KAKEK bisa membelah diri. Bisa berada di banyak tempat sekaligus...
Aku melihat Kakek tengah berdiri memandang keluar jendela, ketika aku masuk. Kamar gelap -mungkin Kakek sengaja mematikan lampu- aku merasa ia tak ingin diganggu. Pelan pintu aku tutup kembali. ''Masuklah,'' suara Kakek lemah. Ia tergolek, dengan selang oksigen dan infus yang bagai mencencangnya di ranjang. Demi Tuhan! Aku tadi melihat Kakek berdiri dekat jendela itu. Benarkah Kekek bisa berpindah dalam sekejap?
Kurasakan, Kakek mengedipkan mata: sini, tak usah heran begitu. Padahal kulihat ia terbaring memejamkan mata begitu tenang.
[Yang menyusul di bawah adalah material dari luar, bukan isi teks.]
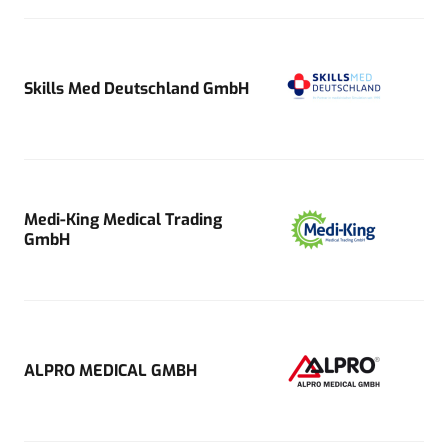
Skills Med Deutschland GmbH
Medi-King Medical Trading
GmbH
ALPRO MEDICAL GMBH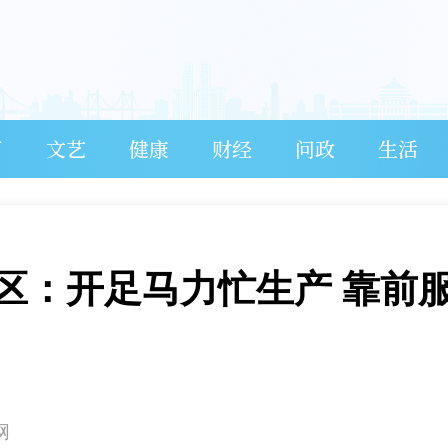
育
文艺
健康
财经
问政
生活
坝区：开足马力忙生产 靠前
网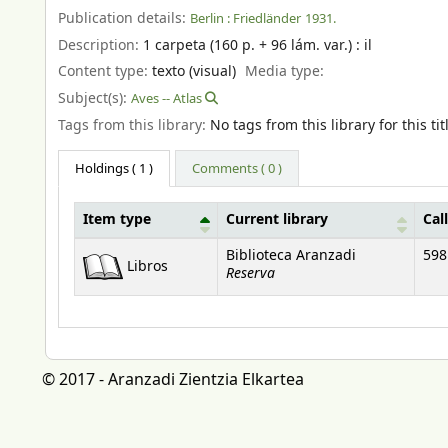
Publication details:
Berlin :
Friedländer
1931.
Description:
1 carpeta (160 p. + 96 lám. var.) : il
Content type:
texto (visual)
Media type:
Subject(s):
Aves -- Atlas
Tags from this library:
No tags from this library for this tit
Holdings
( 1 )
Comments ( 0 )
Item type
Current library
Cal
Holdings
Biblioteca Aranzadi
598
Libros
Reserva
© 2017 - Aranzadi Zientzia Elkartea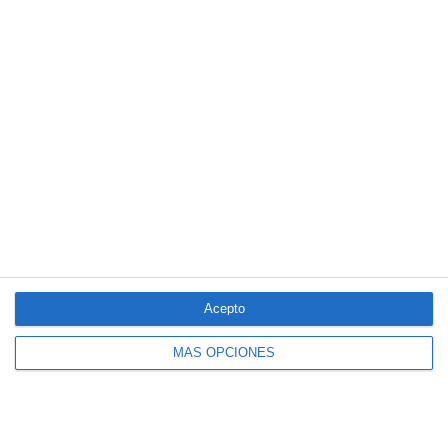
Acepto
MÁS OPCIONES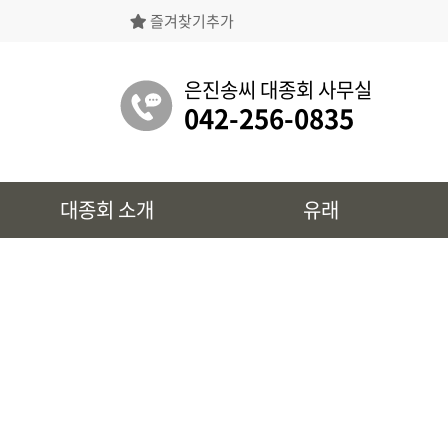
즐겨찾기추가
은진송씨대종회의 상징물, 역대회장, 의장의
명단 등을 확인 하실 수 있습니다.
은진송씨 대종회 사무실
042-256-0835
유래
대종회 소개
유래
시조 및 보관유리, 선대묘역을
확인 하실 수 있습니다.
대종회 정보
39개파별 인물, 문화재 정보를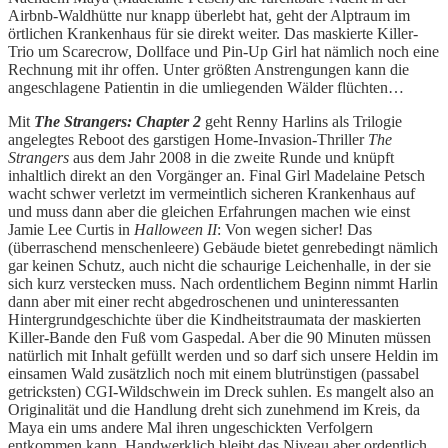
Airbnb-Waldhütte nur knapp überlebt hat, geht der Alptraum im
örtlichen Krankenhaus für sie direkt weiter. Das maskierte Killer-
Trio um Scarecrow, Dollface und Pin-Up Girl hat nämlich noch eine
Rechnung mit ihr offen. Unter größten Anstrengungen kann die
angeschlagene Patientin in die umliegenden Wälder flüchten…
Mit
The Strangers: Chapter 2
geht Renny Harlins als Trilogie
angelegtes Reboot des garstigen Home-Invasion-Thriller
The
Strangers
aus dem Jahr 2008 in die zweite Runde und knüpft
inhaltlich direkt an den Vorgänger an. Final Girl Madelaine Petsch
wacht schwer verletzt im vermeintlich sicheren Krankenhaus auf
und muss dann aber die gleichen Erfahrungen machen wie einst
Jamie Lee Curtis in
Halloween II
: Von wegen sicher! Das
(überraschend menschenleere) Gebäude bietet genrebedingt nämlich
gar keinen Schutz, auch nicht die schaurige Leichenhalle, in der sie
sich kurz verstecken muss. Nach ordentlichem Beginn nimmt Harlin
dann aber mit einer recht abgedroschenen und uninteressanten
Hintergrundgeschichte über die Kindheitstraumata der maskierten
Killer-Bande den Fuß vom Gaspedal. Aber die 90 Minuten müssen
natürlich mit Inhalt gefüllt werden und so darf sich unsere Heldin im
einsamen Wald zusätzlich noch mit einem blutrünstigen (passabel
getricksten) CGI-Wildschwein im Dreck suhlen. Es mangelt also an
Originalität und die Handlung dreht sich zunehmend im Kreis, da
Maya ein ums andere Mal ihren ungeschickten Verfolgern
entkommen kann. Handwerklich bleibt das Niveau aber ordentlich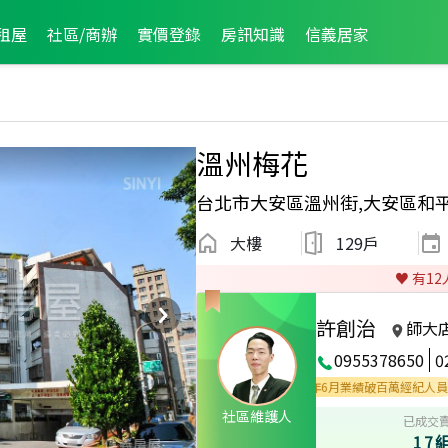
租屋
社區/商辦
實價登錄
房訊知識
信義居家
溫州梅花
台北市大安區溫州街,大安區和
大樓
129戶
♥️ 有
12
許創治
師大
0955378650
0
紀人員
2024年9月業績破百萬經紀人員
2021年6月業績破百萬經紀人員
2
社區維護人
已成交
17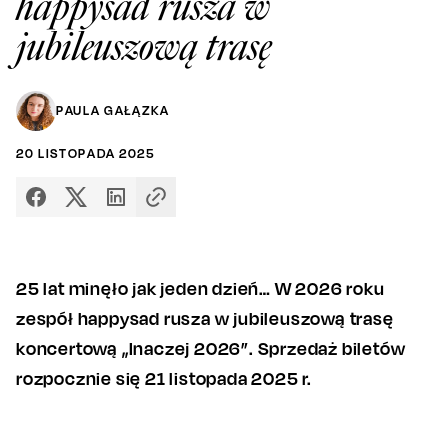
happysad rusza w
jubileuszową trasę
PAULA GAŁĄZKA
20
LISTOPADA
2025
25 lat minęło jak jeden dzień… W 2026 roku
zespół happysad rusza w jubileuszową trasę
koncertową „Inaczej 2026”. Sprzedaż biletów
rozpocznie się 21 listopada 2025 r.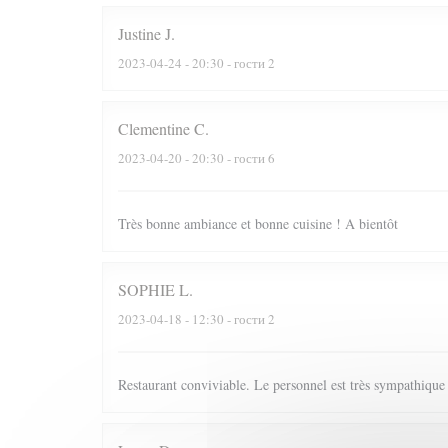
Justine
J
2023-04-24
- 20:30 - гости 2
Clementine
C
2023-04-20
- 20:30 - гости 6
Très bonne ambiance et bonne cuisine ! A bientôt
SOPHIE
L
2023-04-18
- 12:30 - гости 2
Restaurant conviviable. Le personnel est très sympathique e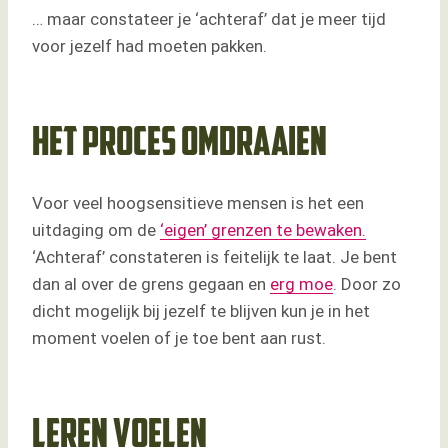
… maar constateer je ‘achteraf’ dat je meer tijd
voor jezelf had moeten pakken.
Het proces omdraaien
Voor veel hoogsensitieve mensen is het een
uitdaging om de
‘eigen’ grenzen te bewaken.
‘Achteraf’ constateren is feitelijk te laat. Je bent
dan al over de grens gegaan en
erg moe
. Door zo
dicht mogelijk bij jezelf te blijven kun je in het
moment voelen of je toe bent aan rust.
Leren voelen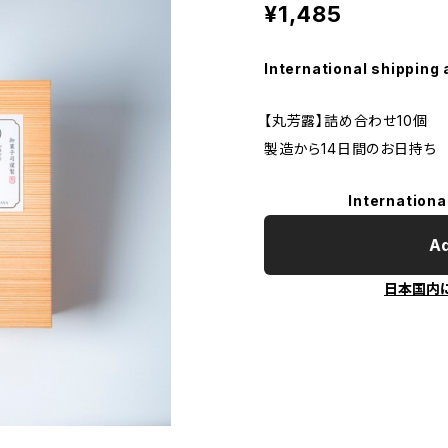
¥1,485
International shipping 
【丸芳露】詰め合わせ10個
製造から14日間のお日持ち
Internationa
Ad
日本国内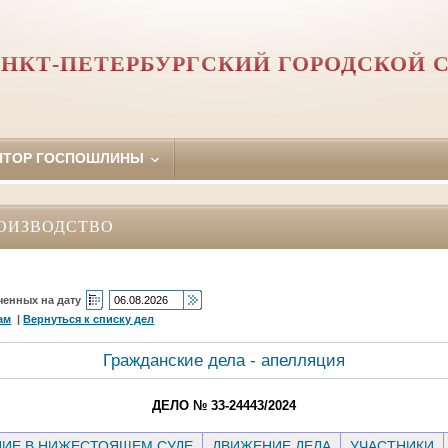
НКТ-ПЕТЕРБУРГСКИЙ ГОРОДСКОЙ 
ЯТОР ГОСПОШЛИНЫ
ОИЗВОДСТВО
ченных на дату
ам
|
Вернуться к списку дел
Гражданские дела - апелляция
ДЕЛО № 33-24443/2024
ИЕ В НИЖЕСТОЯЩЕМ СУДЕ
ДВИЖЕНИЕ ДЕЛА
УЧАСТНИКИ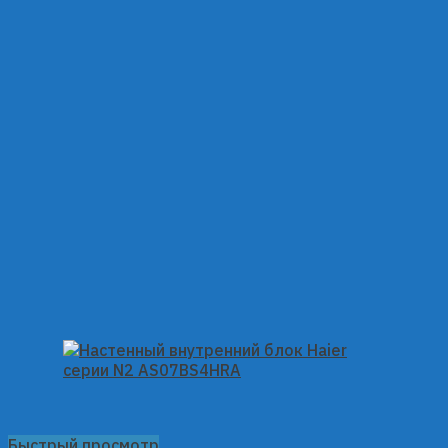
Быстрый просмотр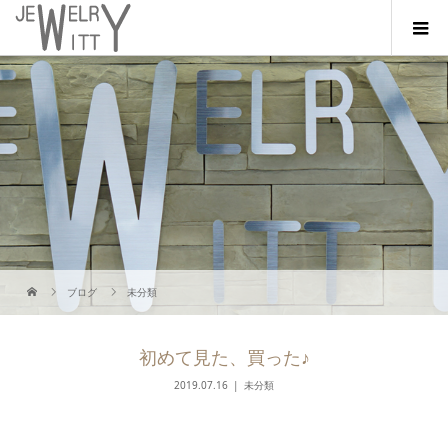
ブログ
未分類
初めて見た、買った♪
2019.07.16
未分類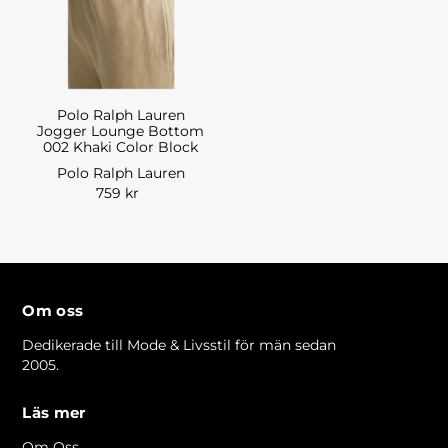
Polo Ralph Lauren
Jogger Lounge Bottom
002 Khaki Color Block
Polo Ralph Lauren
759 kr
Om oss
Dedikerade till Mode & Livsstil för män sedan
2005.
Läs mer
Om Oss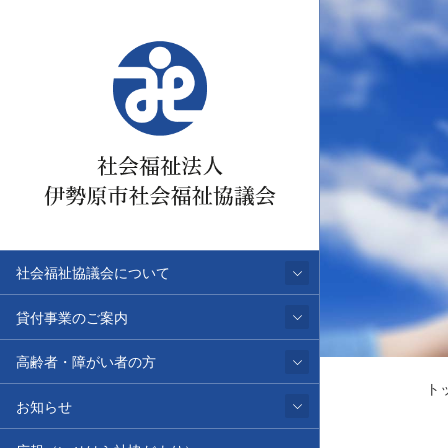
社会福祉協議会について
貸付事業のご案内
高齢者・障がい者の方
ト
お知らせ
Dua hari sebelum puasa, ibu menelepon. Kakek jatuh di kamar mandi, serangan jantung. Mas Jo memintaku segera saja ke Jakarta. Sebelum terlambat -ia rupanya tahu keenggananku menjenguk Kakek. ''Biar aku urus Nina,'' katanya. Bungsuku itu memang baru kena demam berdarah.
Aku tak terlalu dekat dengan Kakek. Bahkan tak menyukainya. Semasa kecil, kakak-kakak dan sepupuku suka sekali mendengarkan cerita Kakek. Duduk mengelilingi dan bergelendotan manja setiap Kakek bercerita tentang burung-burung cahaya yang terbang dari surga membawa biji-biji kebaikan, ular berkepala lima, makhluk-makhluk sebelum Nabi Adam diciptakan, angsa yang menyelam ke dasar samudera atau Nabi Sulaiman yang mendengarkan percakapan cicak dan buaya.
Itu bohong, kataku, setiap Kakek bertanya kenapa aku tak suka ceritanya. Aku lebih suka belajar matematika. Bagiku Kakek tak lebih tukang khayal. Dan khayalan itu penyakit yang gampang menular. Penyakit orang malas, kata Nenek. Aku memang tak suka setiap melihat Kakek hanya duduk-duduk dikelilingi para kakak dan sepupuku -seperti sekumpulan orang malas yang seharian hanya bercanda- sementara Nenek di dapur sibuk membuat kue. Aku lebih suka menemani Nenek di dapur, mencicipi remah kue yang dibikinnya, dan selalu merasa begitu bangga ketika Nenek memberikan padaku potongan kue yang lebih besar.